Work order
Since the pictures are not wanted, reproduce only the rest of the records, exactly as given.

Body or hand keypoint data:
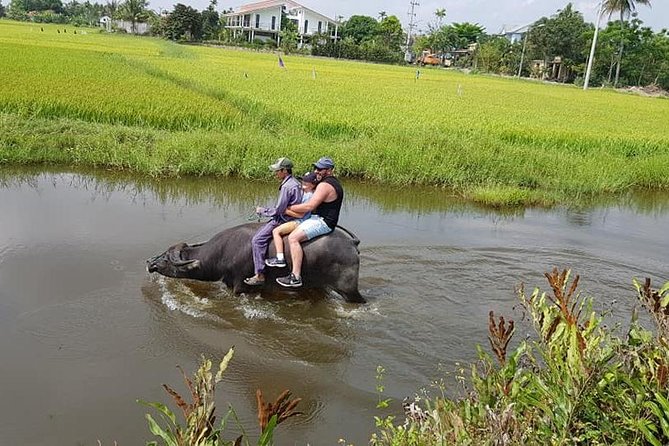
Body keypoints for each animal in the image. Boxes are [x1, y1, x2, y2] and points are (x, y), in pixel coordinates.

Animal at [147, 223, 366, 304]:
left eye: (166, 258)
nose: (150, 262)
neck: (222, 253)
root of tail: (351, 244)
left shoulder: (240, 287)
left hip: (349, 290)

Exercise output
Body keypoints for each animal in the image. Boxes are [x1, y1, x2, y2] and points are (x, y), in pixel coordinates.

Animal at [147, 223, 366, 304]:
left eye: (166, 258)
nose: (150, 262)
neck: (222, 253)
root of tail: (351, 244)
left shoulder: (240, 287)
left hip: (349, 290)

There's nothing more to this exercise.